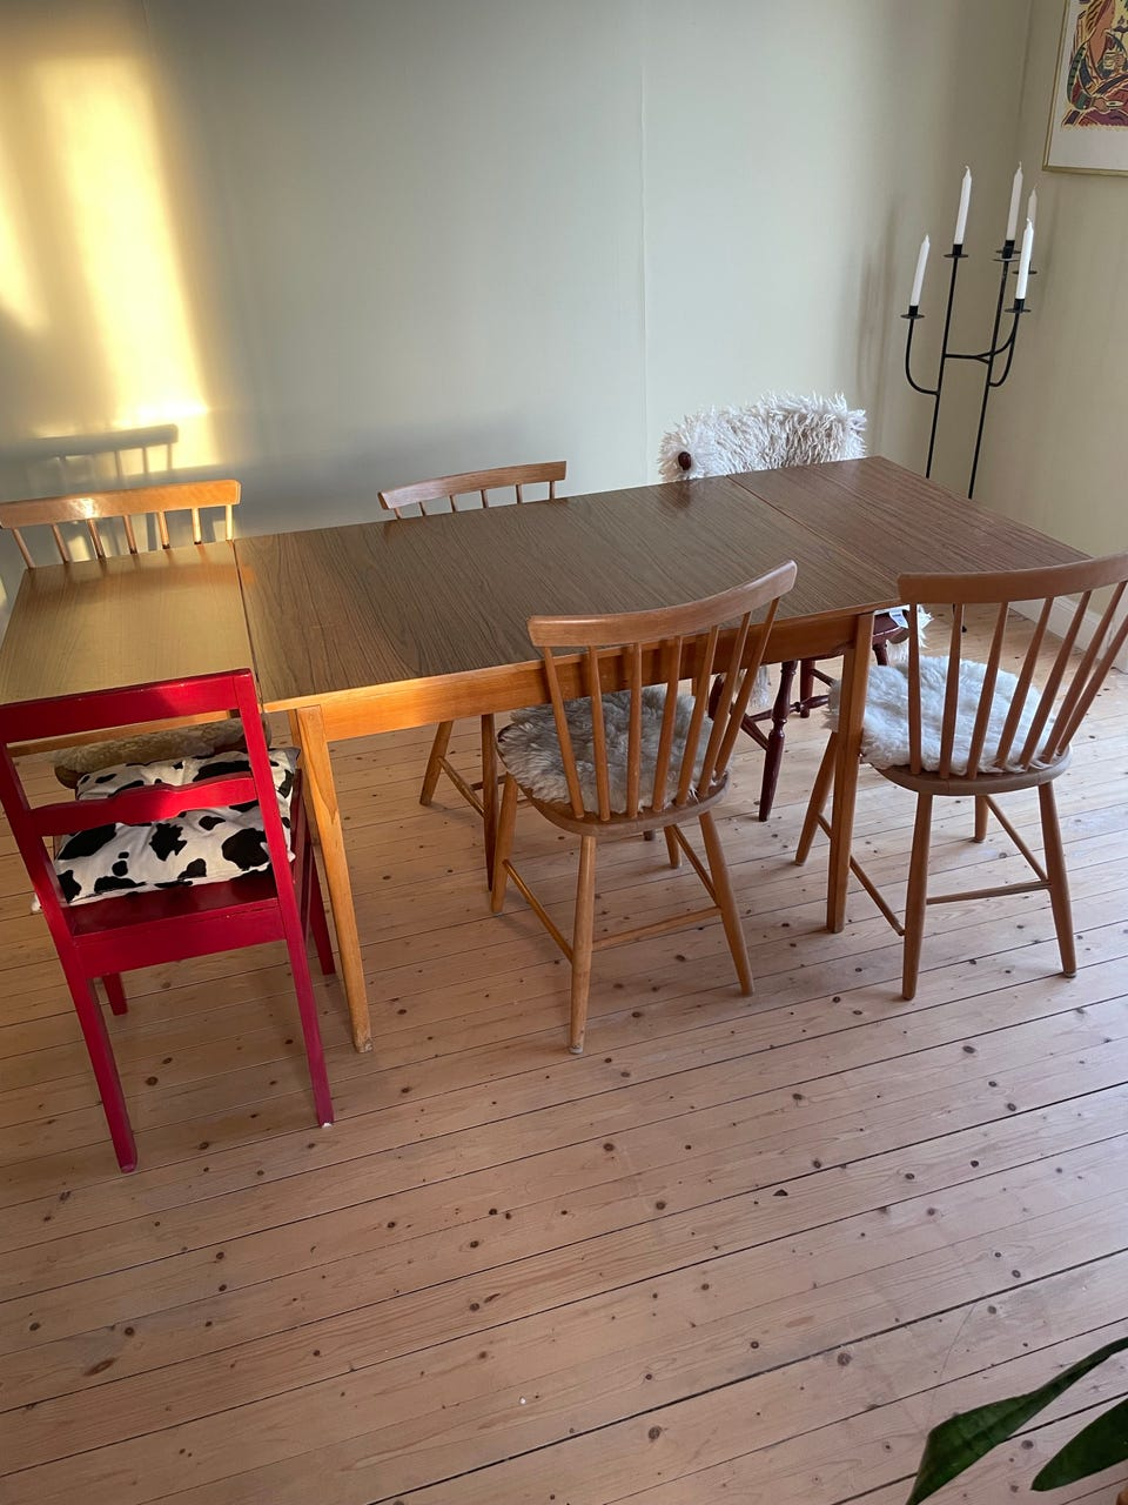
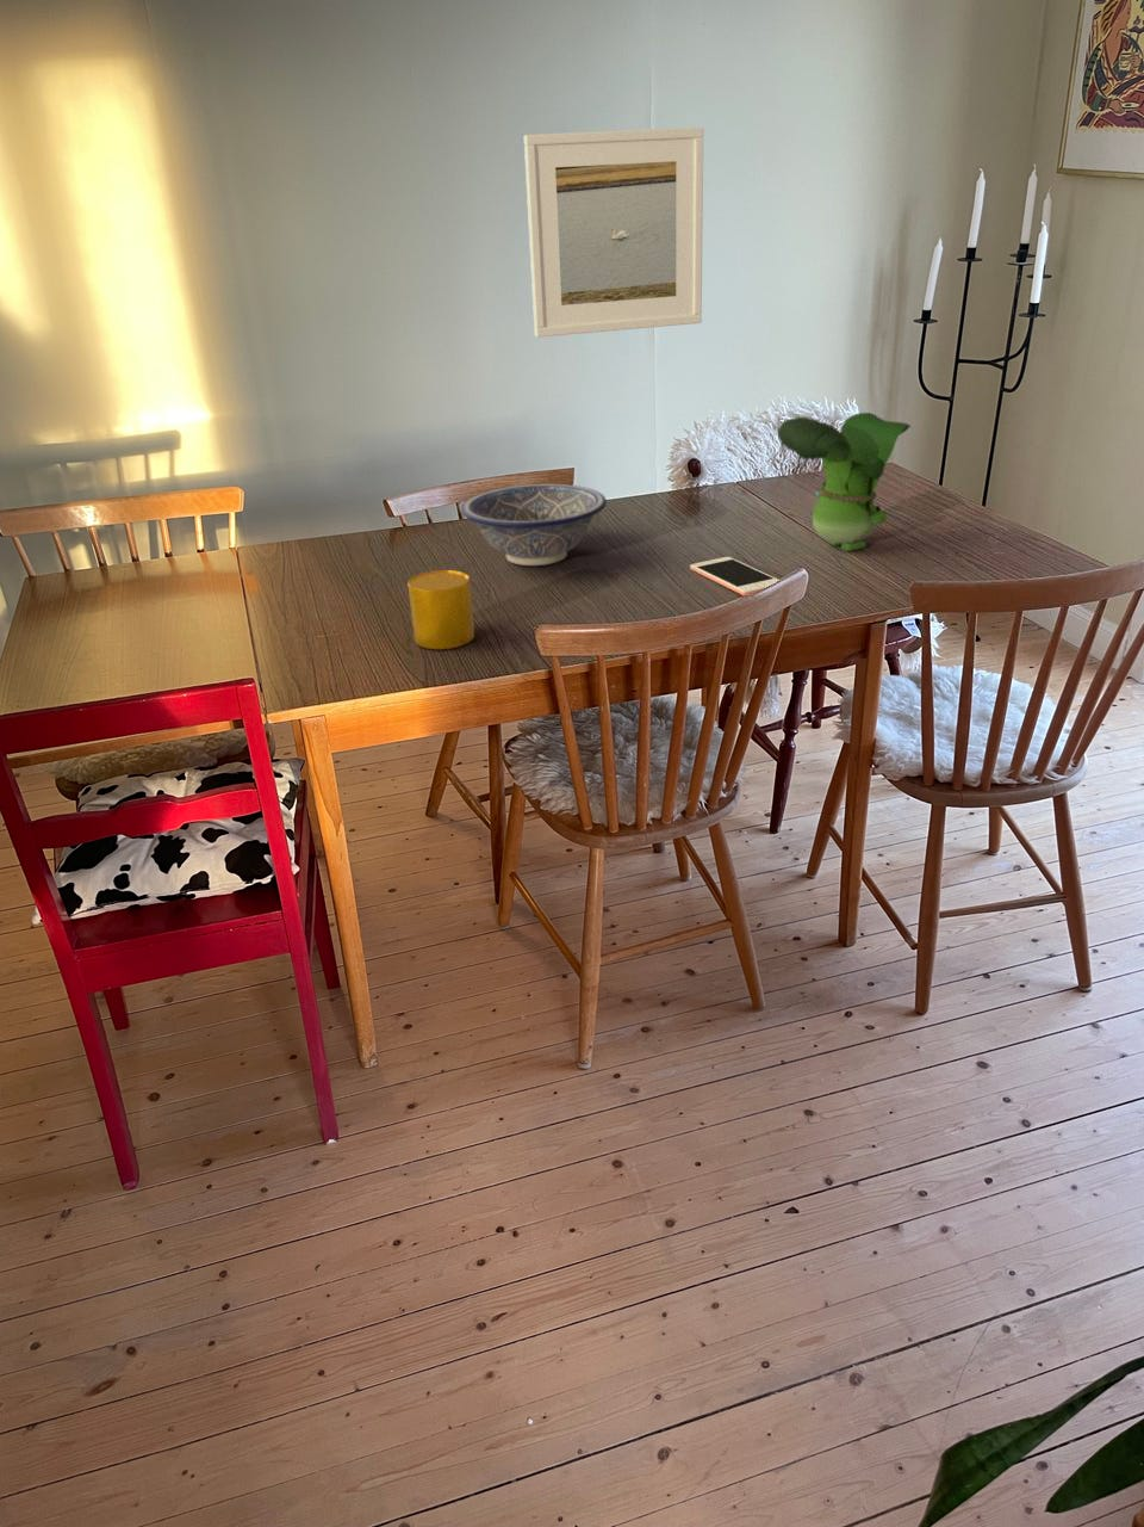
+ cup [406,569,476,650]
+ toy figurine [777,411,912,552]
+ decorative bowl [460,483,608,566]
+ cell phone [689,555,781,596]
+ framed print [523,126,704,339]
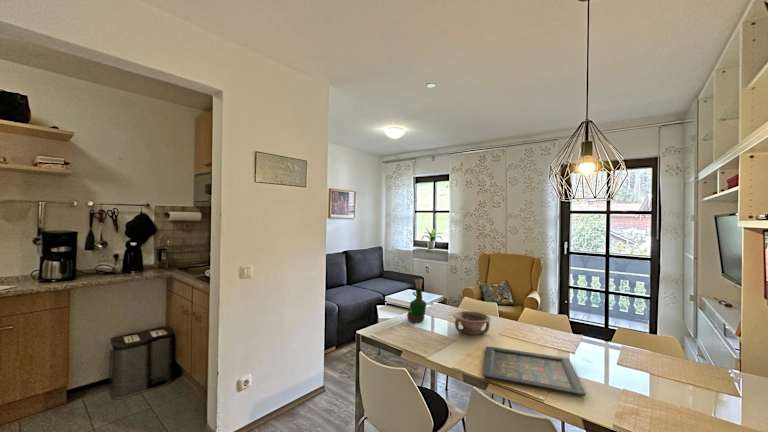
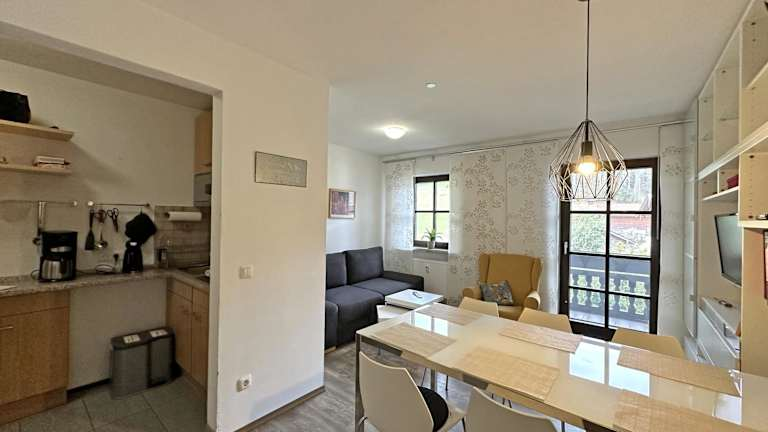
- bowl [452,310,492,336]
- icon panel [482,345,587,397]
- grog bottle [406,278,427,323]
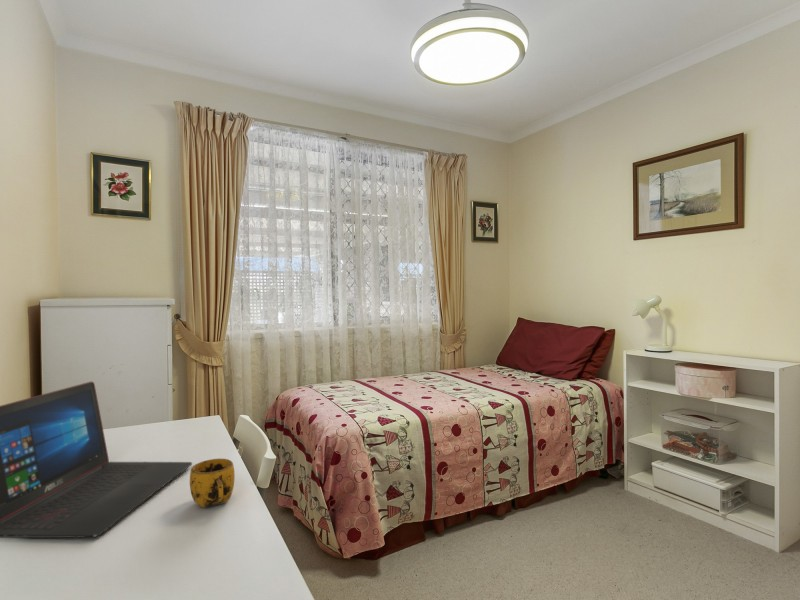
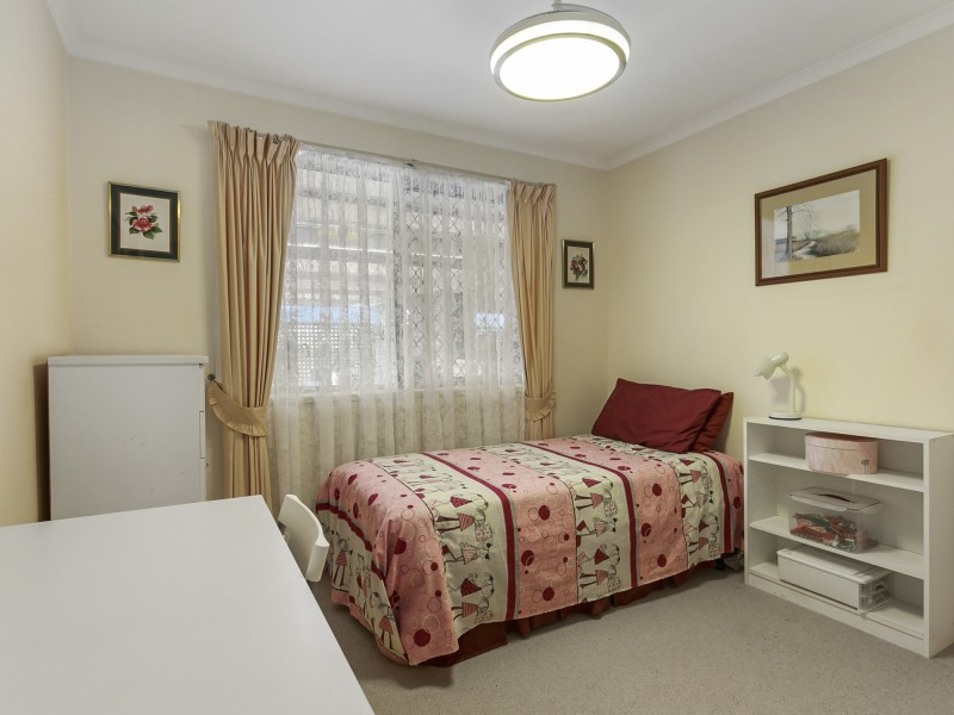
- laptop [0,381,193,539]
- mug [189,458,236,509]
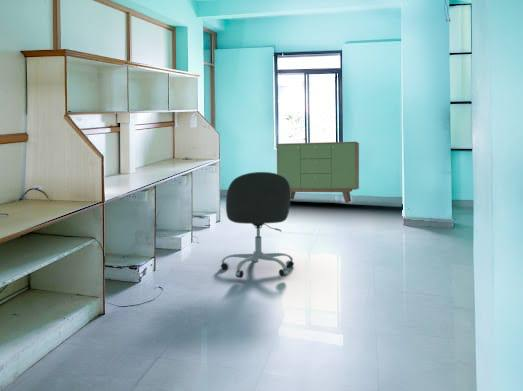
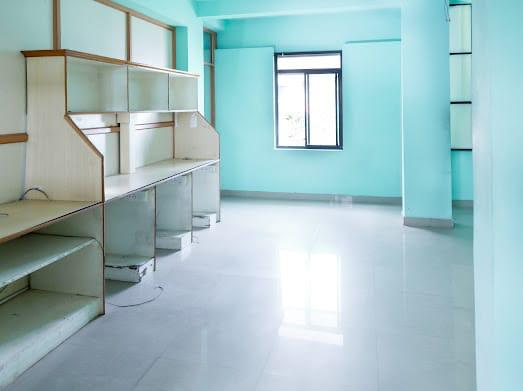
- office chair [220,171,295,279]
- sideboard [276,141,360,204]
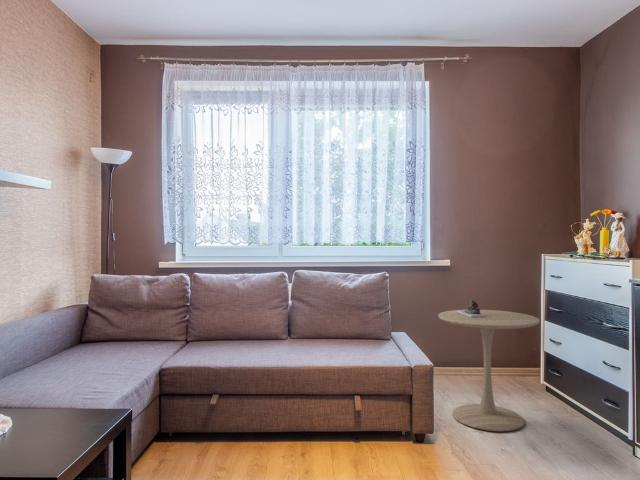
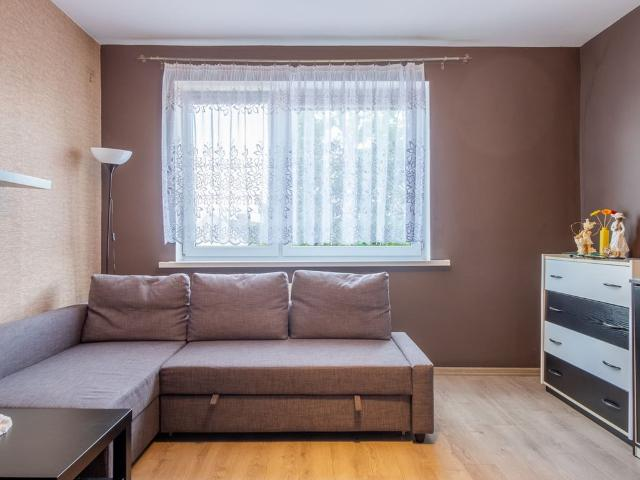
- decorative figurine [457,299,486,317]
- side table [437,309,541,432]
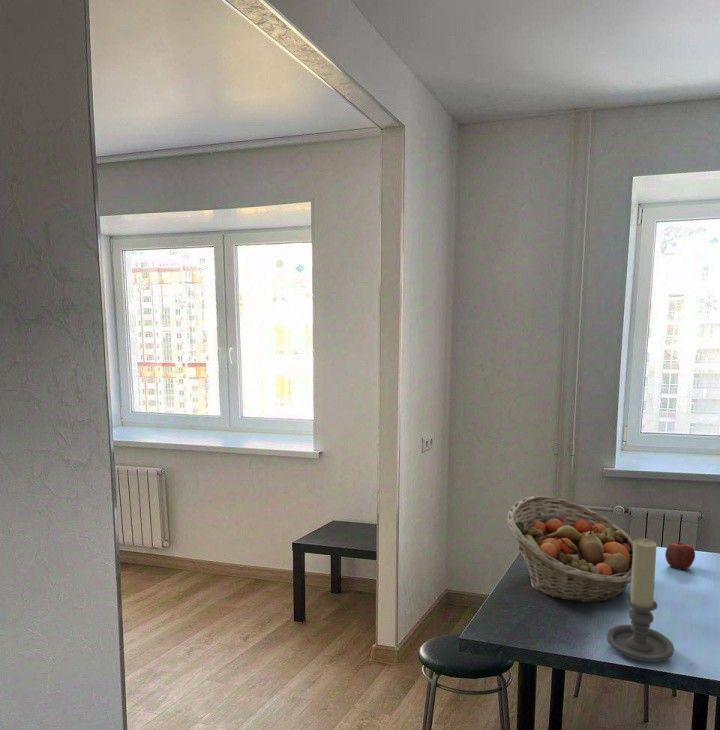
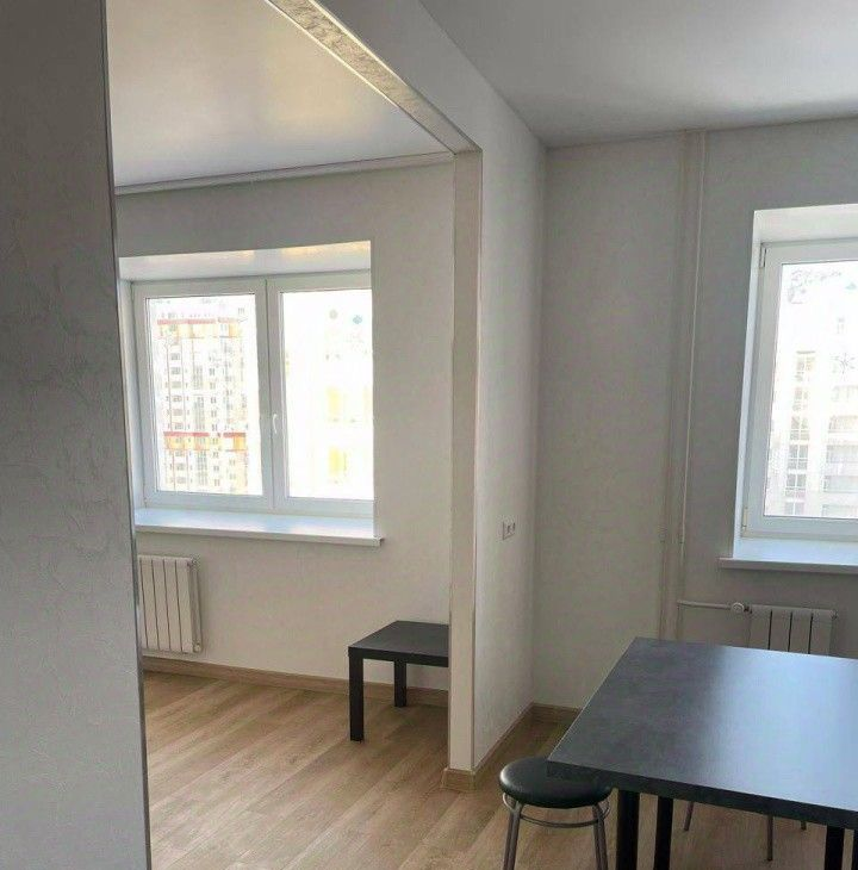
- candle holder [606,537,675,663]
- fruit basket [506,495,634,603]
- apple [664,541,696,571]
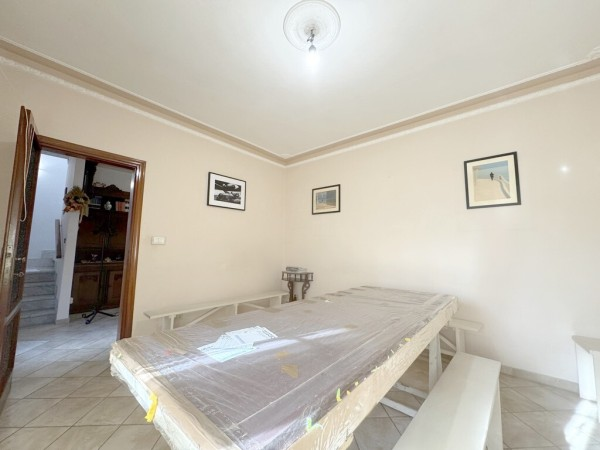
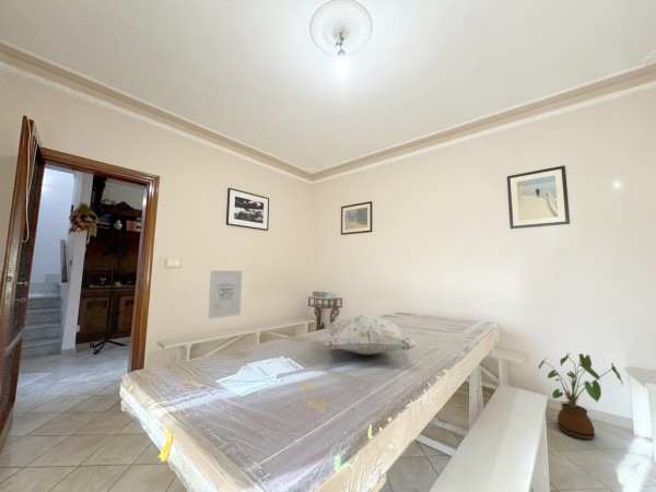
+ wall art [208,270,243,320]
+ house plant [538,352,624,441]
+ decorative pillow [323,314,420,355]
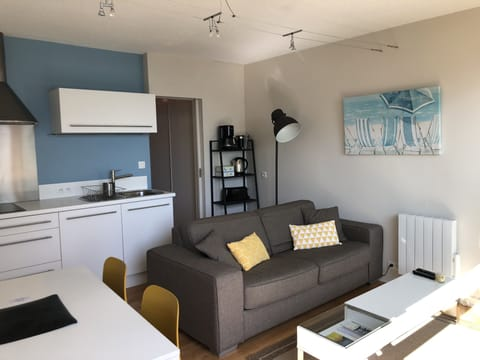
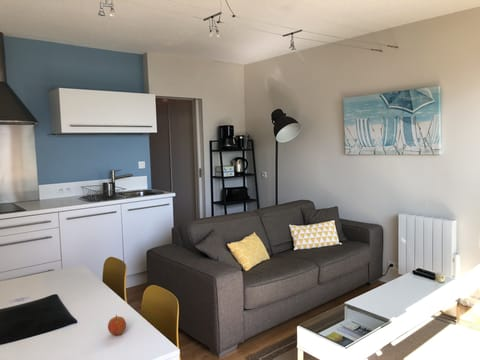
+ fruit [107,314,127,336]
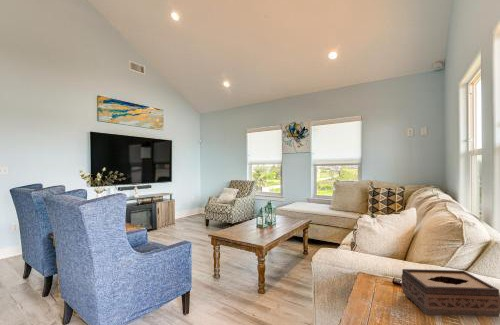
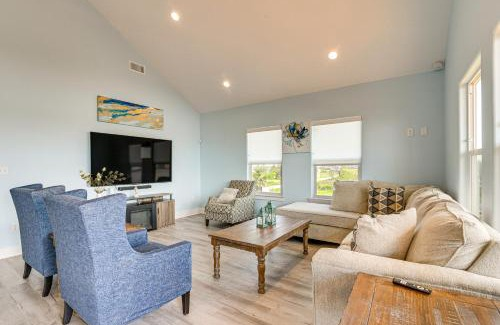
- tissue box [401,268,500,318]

══════

> **What you have to do**: Pull every line with "fruit" from the records.

> **Output**:
- fruit basket [506,495,634,603]
+ fruit [107,314,127,336]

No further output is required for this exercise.